Label-free metabolic optical biomarkers track stem cell fate transition in real time.
Publication Year:
2024
PubMed ID:
38718114
Funding Grants:
Public Summary:
Understanding how stem cells develop and differentiate is vital for research and biomanufacturing, but existing methods can’t track this process in real-time. To address this, researchers developed a technique using fluorescence lifetime imaging (FLIM) with machine learning to monitor stem cell changes as they happen. They identified 56 key markers that reveal shifts in hematopoietic stem cell (HSC) development, including choices in their growth paths. The method also created a “metabolic stemness” score to assess stem cell quality, providing insights into how to improve stem cell maintenance and production outside the body.
Scientific Abstract:
Tracking stem cell fate transition is crucial for understanding their development and optimizing biomanufacturing. Destructive single-cell methods provide a pseudotemporal landscape of stem cell differentiation but cannot monitor stem cell fate in real time. We established a metabolic optical metric using label-free fluorescence lifetime imaging microscopy (FLIM), feature extraction and machine learning-assisted analysis, for real-time cell fate tracking. From a library of 205 metabolic optical biomarker (MOB) features, we identified 56 associated with hematopoietic stem cell (HSC) differentiation.
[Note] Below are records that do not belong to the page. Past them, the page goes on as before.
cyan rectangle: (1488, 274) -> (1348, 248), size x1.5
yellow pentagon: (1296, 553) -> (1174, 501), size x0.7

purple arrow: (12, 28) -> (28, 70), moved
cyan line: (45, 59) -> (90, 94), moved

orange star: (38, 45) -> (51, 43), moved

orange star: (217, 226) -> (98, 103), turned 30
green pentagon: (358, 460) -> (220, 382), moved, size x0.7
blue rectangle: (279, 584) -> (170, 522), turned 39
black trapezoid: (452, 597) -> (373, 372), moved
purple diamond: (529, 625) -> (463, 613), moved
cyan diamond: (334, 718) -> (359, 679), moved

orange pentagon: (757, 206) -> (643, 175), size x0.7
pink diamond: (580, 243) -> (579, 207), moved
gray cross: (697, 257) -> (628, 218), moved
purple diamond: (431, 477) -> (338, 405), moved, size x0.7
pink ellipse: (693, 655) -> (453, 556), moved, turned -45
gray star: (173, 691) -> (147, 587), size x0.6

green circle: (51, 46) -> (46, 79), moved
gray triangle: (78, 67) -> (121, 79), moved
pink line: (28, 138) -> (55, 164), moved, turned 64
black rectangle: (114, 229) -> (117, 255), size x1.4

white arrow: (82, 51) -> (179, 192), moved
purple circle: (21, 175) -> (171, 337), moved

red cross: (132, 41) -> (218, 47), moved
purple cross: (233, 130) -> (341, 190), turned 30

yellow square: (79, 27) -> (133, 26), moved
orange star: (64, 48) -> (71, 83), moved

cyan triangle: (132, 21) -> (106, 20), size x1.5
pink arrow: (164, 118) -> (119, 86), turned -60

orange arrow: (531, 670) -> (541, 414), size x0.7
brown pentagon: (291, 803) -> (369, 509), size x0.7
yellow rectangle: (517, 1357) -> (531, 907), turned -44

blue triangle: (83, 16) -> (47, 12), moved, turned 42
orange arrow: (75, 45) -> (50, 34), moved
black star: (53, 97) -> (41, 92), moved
These features collectively describe HSC fate transition and detect its bifurcate lineage choice. We further derived a MOB score measuring the "metabolic stemness" of single cells and distinguishing their division patterns. This score reveals a distinct role of asymmetric division in rescuing stem cells with compromised metabolic stemness and a unique mechanism of PI3K inhibition in promoting ex vivo HSC maintenance. MOB profiling is a powerful tool for tracking stem cell fate transition and improving their biomanufacturing from a single-cell perspective.